Questa ipotesi è stata anche presa in considerazione, ma oggi non è all’ordine del giorno. Potremmo magari vendere la partecipazione ad un prezzo vantaggioso, ma a quel punto non potremmo più svolgere l’essenziale ruolo di controllo sulla Cassa. Abbiamo il dovere di difendere Orvieto.

Un altro fronte critico sono i dividendi che percepite dalla vostra partecipazione nella Cassa.
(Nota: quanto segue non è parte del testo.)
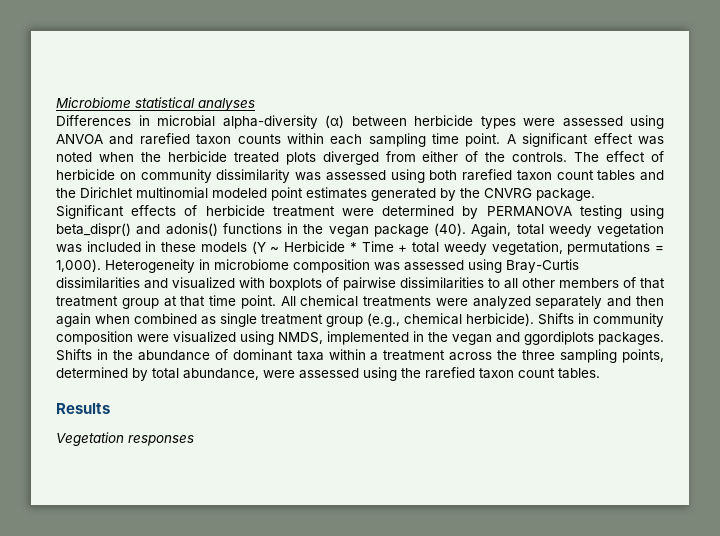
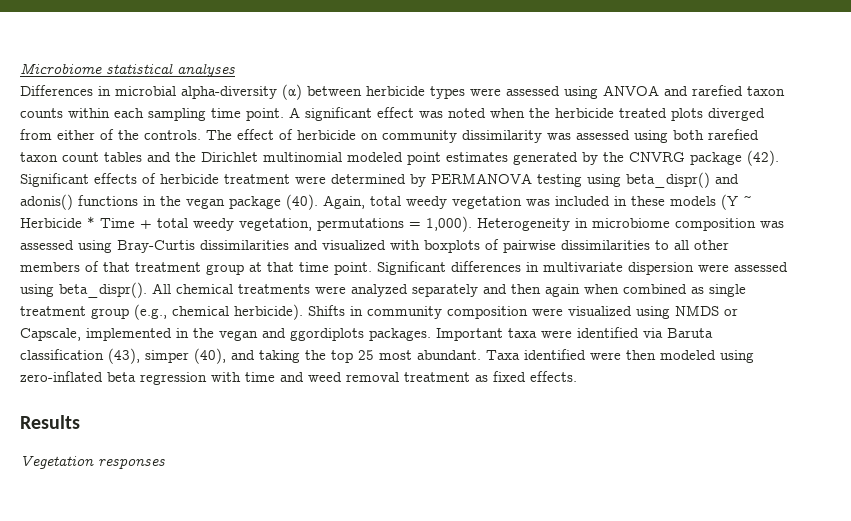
[536,188,595,201] package. -> [690,150,779,166] package (42).
(276, 302) none -> [377,261,788,275] [20,282,147,298] Significant differences in multivariate dispersion were assessed using beta_dispr().
[278,332,323,344] NMDS, -> [675,305,738,316] [20,328,81,341] NMDS or Capscale,
[56,349,665,363] [56,367,600,381] Shifts in the abundance of dominant taxa within a treatment across the three sampling points, determined by total abundance, were assessed using the rarefied taxon count tables. -> [436,327,713,341] [20,348,754,364] [20,371,577,385] Important taxa were identified via Baruta classification (43), simper (40), and taking the top 25 most abundant. Taxa identified were then modeled using zero-inflated beta regression with time and weed removal treatment as fixed effects.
In realtà questo è il quarto anno che la fondazione non percepirà alcun dividendo. Il 2018 è stato l’anno peggiore di tutti e quest’anno la fondazione chiuderà in perdita. Per fortuna possiamo contare su un fondo di stabilizzazione che ci consentirà di erogare anche quest’anno contributi per mezzo milione di euro; cifre molto lontane da quelle degli anni d’oro quando si arriva anche ad un milione e mezzo.
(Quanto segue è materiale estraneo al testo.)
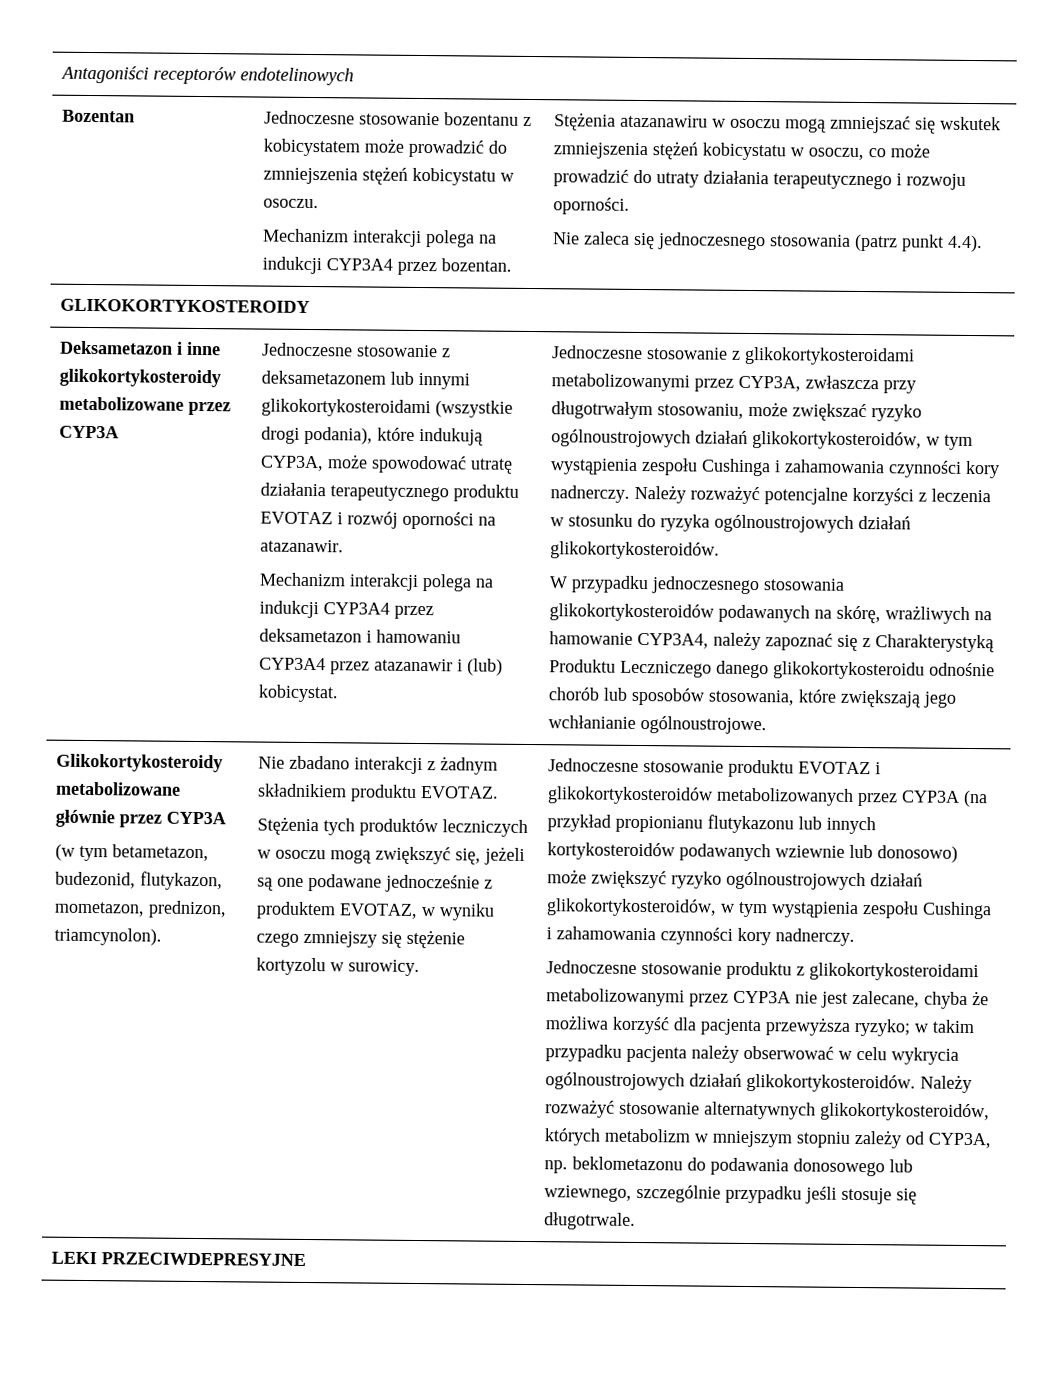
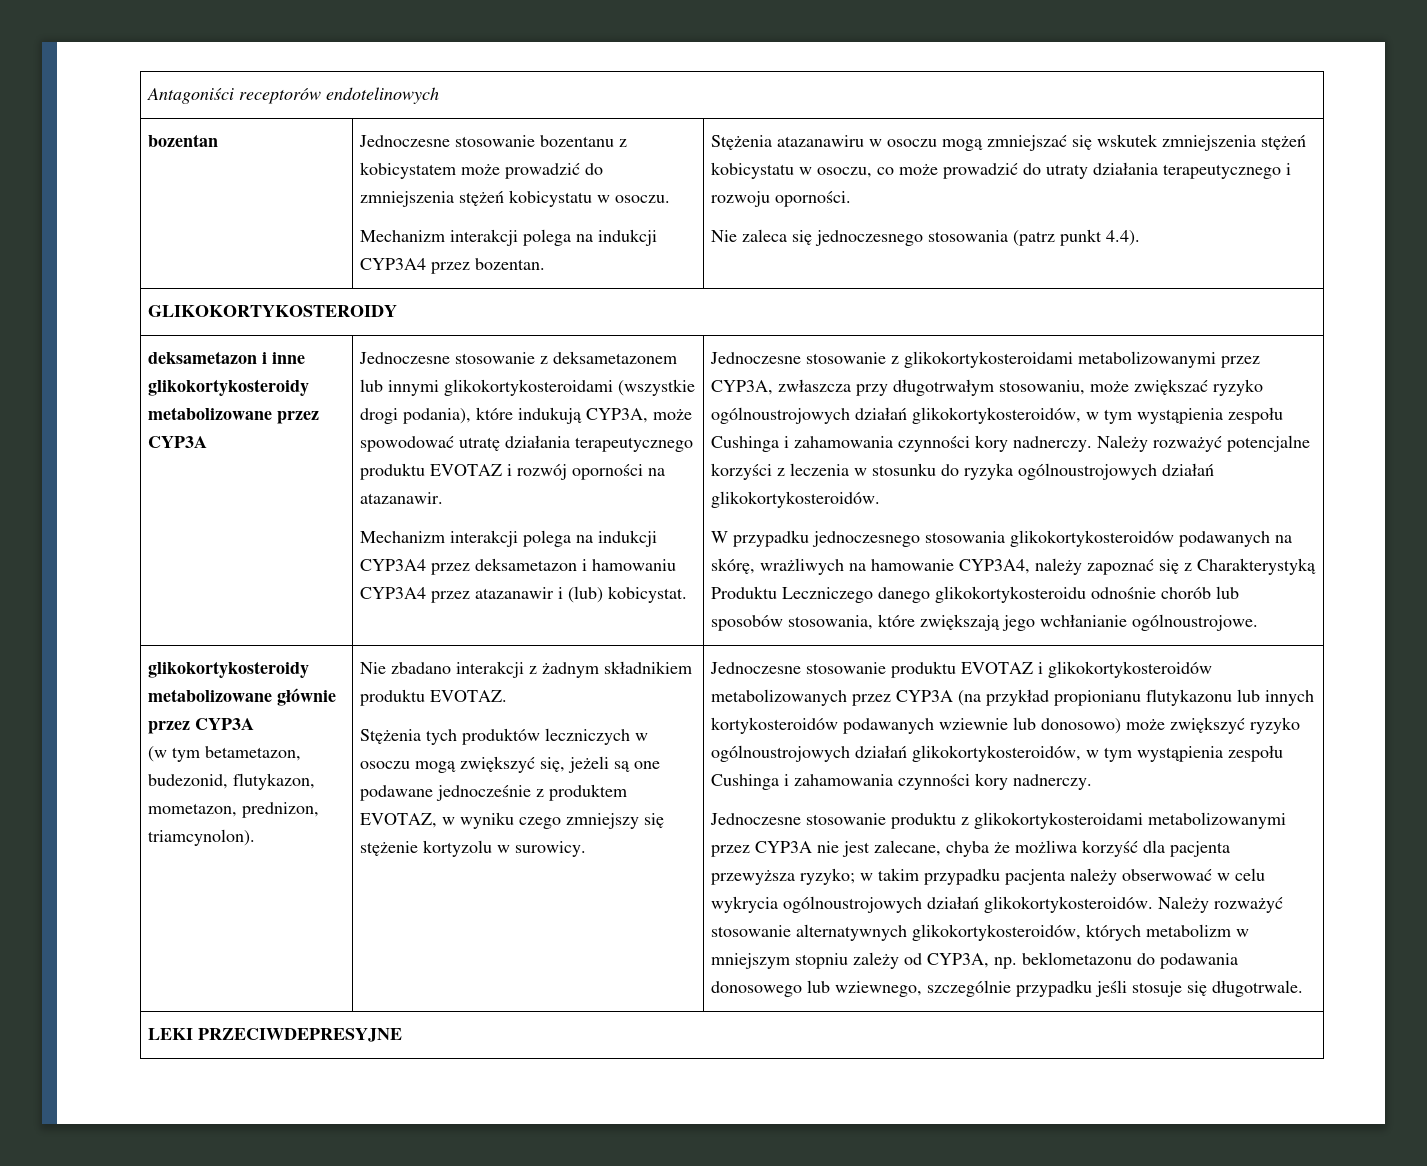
[61,109,135,123] Bozentan -> [148,134,219,147] bozentan
[59,340,173,355] Deksametazon -> [148,351,258,364] deksametazon
[55,753,223,773] Glikokortykosteroidy -> [148,661,310,678] glikokortykosteroidy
Nel corso dell’ultimo periodo sono stati apportati anche drastici cambiamenti al regolamento per la concessione delle erogazioni

Si, siamo intervenuti in maniera molto decisa. Con il nuovo regolamento, le associazioni che chiedono contributi devono essere costituite da almeno due anni ed inoltre valutiamo anche il rapporto tra i finanziamenti che gli organizzatori mettono a disposizione per organizzare iniziativa di vario genere tra quelle che noi istituzionalmente siamo chiamati a sostenere e la parte di intervento economico che ci viene richiesta. Si possono presentare situazioni in cui alla fondazione viene chiesto 90 mentre il promotore ci mette 10; a quel punto è lecito chiedersi a chi appartenga l’evento che si vuole promuovere. Un altro parametro che teniamo in grande considerazione è l’effetto positivo che certi eventi possono produrre nell’interesse generale e la cui valutazione non è sempre presente da parte degli organizzatori. Più in generale, lo sforzo che stiamo facendo è quello di aprire la fondazione Cro alla città, per superare quella barriera di mancata conoscenza e a volte apertamente di diffidenza che si è spesso respirata.  La fondazione appartiene alla città e questa consapevolezza deve essere recuperata.

La fondazione dispone anche di un proprio capitale investito, a quanto ammonta?

Abbiamo un capitale che il consiglio d’amministrazione ha recentemente deciso di investire in titoli obbligazionari ed azionari dopo aver cambiato il gestore del nostro portafogli. Complessivamente si tratta di circa 45 milioni di euro. Tengo a sottolineare che abbiamo affrontato un periodo di grande difficoltà. In fondazione abbiamo proceduto ad una riduzione degli stipendi dei dipendenti e dei compensi degli amministratori del 30 %. Abbiamo praticamente azzerato tutte le iniziative che erano state intraprese nel passato e, dal 2016 al 2018, abbiamo operato risparmi sotto forma di tagli ai costi per circa 400 mila euro.